Abstract

Abstract The synthesis, uptake, and efflux of some putative neurotransmitters by cultured rat glial tumor cells were studied. Three glial cell clones were capable of pyridoxal-dependent synthesis of γ-aminobutyrate both in cell-free homogenates and in intact cells in monolayers. Substantial catabolism of γ-aminobutyrate was not found. Synthesis of taurine and isethionic acid, but not β-alanine, by one of the glioma lines was also shown. Glioma lines were found to take up glutamate and exhibited Na+-dependent uptake of γ-aminobutyrate. The uptake of γ-aminobutyrate consisted of a slow saturable component (Kt ∼ 13 to 30 µm) and a rapid nonsaturable component. Both of these were antagonized by some structural analogs of γ-aminobutyrate as well as by taurine, β-alanine, bicuculline, and low temperature. Similar kinetic parameters were found for three different glioma lines.

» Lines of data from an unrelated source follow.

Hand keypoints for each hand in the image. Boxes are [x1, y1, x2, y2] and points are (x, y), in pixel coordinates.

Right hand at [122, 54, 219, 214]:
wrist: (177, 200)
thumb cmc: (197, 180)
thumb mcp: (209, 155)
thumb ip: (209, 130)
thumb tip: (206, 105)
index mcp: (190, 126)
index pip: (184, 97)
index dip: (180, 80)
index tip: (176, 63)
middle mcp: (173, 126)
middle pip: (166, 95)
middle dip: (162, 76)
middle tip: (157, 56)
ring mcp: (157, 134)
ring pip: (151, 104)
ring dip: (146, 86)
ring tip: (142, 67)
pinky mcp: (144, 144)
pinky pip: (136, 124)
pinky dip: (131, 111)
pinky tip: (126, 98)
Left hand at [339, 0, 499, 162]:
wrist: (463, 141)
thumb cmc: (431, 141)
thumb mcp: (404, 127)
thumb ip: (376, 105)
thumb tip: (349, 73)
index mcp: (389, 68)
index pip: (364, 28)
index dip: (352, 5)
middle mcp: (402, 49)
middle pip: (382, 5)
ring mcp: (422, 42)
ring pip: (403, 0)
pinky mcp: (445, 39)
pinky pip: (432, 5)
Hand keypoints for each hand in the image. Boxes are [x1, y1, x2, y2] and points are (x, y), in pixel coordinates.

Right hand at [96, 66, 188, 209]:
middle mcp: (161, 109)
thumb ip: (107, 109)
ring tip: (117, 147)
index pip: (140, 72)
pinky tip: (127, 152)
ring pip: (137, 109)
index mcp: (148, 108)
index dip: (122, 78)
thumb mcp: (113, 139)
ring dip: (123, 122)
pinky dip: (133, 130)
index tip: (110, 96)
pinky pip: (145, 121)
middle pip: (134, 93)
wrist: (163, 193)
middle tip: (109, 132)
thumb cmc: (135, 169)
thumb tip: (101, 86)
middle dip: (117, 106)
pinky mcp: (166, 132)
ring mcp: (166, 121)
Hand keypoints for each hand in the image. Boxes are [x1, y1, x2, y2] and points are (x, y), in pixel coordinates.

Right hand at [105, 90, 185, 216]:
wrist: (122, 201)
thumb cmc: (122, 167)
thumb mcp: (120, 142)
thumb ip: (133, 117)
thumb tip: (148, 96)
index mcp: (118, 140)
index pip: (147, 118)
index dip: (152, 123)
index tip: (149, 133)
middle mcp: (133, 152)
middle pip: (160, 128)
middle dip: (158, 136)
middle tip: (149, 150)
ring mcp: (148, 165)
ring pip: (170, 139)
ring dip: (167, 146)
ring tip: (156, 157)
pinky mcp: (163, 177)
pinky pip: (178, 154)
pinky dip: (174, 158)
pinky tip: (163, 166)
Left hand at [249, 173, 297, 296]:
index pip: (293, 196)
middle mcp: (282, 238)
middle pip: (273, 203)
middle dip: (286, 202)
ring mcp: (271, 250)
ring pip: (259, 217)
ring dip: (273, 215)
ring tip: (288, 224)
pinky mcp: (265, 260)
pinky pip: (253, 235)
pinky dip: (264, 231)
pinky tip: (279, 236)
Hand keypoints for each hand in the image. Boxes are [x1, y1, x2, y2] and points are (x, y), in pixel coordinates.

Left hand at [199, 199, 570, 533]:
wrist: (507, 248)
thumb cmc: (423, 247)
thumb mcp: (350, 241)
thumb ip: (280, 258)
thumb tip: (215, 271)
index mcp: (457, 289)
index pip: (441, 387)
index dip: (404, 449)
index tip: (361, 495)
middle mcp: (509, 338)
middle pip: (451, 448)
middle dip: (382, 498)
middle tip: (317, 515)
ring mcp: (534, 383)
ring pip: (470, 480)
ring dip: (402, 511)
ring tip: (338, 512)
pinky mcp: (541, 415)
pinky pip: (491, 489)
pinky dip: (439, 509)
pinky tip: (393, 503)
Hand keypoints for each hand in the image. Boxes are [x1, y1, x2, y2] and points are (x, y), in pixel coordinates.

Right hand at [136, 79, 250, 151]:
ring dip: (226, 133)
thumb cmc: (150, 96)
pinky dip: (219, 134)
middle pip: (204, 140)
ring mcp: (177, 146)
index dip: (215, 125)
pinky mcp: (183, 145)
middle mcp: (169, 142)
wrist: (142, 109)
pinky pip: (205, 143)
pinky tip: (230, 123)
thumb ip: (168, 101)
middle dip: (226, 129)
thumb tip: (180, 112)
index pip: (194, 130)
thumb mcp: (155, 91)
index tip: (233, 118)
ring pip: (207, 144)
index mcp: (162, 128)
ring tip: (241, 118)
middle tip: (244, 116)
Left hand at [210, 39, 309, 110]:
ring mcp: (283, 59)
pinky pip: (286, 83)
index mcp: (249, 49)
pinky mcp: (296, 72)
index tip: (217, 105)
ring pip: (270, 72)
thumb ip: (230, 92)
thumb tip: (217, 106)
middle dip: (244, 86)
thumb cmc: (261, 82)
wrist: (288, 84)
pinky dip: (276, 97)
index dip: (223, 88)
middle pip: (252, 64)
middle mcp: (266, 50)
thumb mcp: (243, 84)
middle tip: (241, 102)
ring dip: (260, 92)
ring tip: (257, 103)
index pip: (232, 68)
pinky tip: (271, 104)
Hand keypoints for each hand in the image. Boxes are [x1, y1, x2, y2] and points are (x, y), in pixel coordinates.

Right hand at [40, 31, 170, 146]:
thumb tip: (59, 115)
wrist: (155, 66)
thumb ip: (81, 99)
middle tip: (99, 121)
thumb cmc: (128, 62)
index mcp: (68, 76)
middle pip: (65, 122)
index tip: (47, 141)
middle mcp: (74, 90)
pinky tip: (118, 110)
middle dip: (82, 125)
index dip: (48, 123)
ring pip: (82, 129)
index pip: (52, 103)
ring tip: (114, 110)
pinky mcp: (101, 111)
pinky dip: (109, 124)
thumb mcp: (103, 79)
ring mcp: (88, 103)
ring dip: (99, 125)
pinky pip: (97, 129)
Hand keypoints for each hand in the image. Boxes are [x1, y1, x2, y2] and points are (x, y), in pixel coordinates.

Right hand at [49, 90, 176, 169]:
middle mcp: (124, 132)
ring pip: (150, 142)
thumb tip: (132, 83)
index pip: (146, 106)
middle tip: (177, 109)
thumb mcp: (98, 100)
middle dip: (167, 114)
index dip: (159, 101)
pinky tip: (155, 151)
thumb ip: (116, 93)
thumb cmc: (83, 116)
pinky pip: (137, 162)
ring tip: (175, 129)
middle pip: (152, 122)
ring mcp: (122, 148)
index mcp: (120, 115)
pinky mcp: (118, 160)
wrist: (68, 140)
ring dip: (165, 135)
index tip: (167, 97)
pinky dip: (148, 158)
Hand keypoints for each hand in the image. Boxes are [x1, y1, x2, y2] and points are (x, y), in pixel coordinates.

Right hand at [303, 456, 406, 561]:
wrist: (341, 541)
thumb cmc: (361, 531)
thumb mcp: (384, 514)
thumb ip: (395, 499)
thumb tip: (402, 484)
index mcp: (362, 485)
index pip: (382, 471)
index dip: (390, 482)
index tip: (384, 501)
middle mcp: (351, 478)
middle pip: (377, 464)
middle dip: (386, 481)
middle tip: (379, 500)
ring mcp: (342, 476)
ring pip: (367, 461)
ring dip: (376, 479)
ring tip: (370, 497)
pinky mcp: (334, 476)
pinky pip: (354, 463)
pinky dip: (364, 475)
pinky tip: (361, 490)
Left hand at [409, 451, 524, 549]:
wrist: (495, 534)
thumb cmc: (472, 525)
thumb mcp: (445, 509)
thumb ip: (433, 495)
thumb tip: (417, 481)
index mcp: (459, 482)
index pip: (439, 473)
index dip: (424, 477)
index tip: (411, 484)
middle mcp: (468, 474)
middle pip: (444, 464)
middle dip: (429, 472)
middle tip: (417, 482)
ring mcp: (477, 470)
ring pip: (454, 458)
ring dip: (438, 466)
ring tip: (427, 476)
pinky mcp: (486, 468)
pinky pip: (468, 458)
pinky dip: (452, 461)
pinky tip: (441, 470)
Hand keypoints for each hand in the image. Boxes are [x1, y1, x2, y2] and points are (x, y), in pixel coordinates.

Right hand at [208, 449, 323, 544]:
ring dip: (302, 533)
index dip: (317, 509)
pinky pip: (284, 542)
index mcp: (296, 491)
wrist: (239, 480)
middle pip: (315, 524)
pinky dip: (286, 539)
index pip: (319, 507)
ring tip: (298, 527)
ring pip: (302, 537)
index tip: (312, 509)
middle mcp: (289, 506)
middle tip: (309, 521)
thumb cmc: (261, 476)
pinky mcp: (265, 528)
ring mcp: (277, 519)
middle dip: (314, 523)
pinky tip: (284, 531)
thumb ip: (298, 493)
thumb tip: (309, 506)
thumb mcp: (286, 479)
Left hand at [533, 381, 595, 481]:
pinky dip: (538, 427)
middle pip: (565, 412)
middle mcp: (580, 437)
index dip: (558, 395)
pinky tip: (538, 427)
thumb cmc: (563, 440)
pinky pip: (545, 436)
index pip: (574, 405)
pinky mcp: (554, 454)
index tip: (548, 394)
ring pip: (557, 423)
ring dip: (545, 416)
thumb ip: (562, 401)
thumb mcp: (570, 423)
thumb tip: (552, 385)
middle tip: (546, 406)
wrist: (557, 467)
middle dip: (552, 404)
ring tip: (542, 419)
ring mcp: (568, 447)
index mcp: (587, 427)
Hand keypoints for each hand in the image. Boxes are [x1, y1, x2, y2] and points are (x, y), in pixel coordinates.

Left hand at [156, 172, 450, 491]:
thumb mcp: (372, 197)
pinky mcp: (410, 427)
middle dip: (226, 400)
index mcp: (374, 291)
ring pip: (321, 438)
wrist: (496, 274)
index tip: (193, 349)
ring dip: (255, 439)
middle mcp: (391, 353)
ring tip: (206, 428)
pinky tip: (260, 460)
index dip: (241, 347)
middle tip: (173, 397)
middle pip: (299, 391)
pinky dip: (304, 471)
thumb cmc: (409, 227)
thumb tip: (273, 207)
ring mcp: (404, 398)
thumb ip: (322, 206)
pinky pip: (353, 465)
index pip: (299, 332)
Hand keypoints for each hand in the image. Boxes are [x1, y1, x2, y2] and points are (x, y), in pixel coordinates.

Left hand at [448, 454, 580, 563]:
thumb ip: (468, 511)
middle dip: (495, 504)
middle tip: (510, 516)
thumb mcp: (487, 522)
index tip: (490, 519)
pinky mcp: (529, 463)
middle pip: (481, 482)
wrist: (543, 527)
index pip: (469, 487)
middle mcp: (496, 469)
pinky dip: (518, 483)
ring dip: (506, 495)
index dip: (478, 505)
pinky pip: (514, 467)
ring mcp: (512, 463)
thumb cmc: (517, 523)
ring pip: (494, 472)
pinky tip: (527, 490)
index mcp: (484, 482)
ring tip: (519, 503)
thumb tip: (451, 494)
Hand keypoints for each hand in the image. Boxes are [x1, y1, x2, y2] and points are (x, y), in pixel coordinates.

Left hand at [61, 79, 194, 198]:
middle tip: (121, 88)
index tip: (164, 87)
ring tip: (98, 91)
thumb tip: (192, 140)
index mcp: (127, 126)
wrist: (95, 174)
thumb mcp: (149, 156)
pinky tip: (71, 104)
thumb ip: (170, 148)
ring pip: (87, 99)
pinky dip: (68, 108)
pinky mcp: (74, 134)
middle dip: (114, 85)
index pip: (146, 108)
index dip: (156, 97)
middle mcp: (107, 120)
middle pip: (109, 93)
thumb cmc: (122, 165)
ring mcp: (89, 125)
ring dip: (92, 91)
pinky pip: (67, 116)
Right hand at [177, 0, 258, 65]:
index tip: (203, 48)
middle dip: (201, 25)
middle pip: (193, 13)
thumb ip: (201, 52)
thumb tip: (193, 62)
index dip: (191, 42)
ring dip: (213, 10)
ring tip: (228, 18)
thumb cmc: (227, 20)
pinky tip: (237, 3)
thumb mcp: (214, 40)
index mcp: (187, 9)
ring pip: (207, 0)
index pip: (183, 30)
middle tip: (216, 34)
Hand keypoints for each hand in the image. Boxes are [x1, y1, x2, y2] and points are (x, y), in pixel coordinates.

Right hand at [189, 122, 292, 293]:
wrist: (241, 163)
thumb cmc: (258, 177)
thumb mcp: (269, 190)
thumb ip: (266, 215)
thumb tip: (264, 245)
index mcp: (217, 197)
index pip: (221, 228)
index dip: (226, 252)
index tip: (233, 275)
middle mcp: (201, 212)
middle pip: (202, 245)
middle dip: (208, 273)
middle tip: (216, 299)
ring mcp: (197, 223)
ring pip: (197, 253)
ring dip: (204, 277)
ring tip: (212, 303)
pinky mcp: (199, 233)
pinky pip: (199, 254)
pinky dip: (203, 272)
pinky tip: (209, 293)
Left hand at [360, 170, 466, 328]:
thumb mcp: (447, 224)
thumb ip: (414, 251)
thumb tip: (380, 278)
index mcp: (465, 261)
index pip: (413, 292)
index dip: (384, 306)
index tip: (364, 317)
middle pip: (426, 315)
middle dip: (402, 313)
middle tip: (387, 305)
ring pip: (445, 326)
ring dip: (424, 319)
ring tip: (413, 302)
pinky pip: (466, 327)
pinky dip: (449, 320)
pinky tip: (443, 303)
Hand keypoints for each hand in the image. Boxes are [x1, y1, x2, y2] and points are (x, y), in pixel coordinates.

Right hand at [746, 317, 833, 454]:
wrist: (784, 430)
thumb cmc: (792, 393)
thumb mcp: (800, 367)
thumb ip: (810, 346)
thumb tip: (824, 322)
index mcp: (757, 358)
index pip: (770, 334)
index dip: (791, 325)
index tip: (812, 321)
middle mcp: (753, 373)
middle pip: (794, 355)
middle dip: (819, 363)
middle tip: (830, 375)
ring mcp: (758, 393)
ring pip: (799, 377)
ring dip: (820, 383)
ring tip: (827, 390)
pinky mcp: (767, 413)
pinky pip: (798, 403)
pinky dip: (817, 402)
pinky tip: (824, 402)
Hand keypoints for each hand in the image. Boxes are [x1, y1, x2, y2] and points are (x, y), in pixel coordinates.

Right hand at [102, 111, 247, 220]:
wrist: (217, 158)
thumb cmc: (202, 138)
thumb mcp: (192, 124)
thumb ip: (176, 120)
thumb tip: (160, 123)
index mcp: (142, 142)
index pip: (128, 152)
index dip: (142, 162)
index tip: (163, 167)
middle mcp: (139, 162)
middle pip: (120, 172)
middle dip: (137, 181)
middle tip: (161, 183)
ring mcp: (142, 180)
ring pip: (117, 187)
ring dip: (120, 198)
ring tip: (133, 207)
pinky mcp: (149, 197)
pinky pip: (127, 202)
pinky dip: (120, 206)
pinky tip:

Fibroblast-like cells obtained from rat brain cell cultures had only the nonsaturable component of γ-aminobutyrate uptake. Taurine uptake also consisted of two Na+-dependent and temperature-dependent components: a rapid saturable component (Kt ∼ 10 to 17 µm) and a nonsaturable component which varied in magnitude between cell lines. These uptakes were antagonized by β-alanine but not by γ-aminobutyrate. The glioma lines also excreted the concentrated γ-aminobutyrate into the extracellular milieu, but could maintain cell to medium concentration ratios of g80-fold. In taurine efflux experiments, cell to medium concentration ratios in excess of 1500-fold could be maintained by one of the gliomas. The data are consistent with a possible role of central nervous system glial cells in the modulation of neuronal excitability via control of the levels of neuroactive substances in the extracellular milieu of neurons.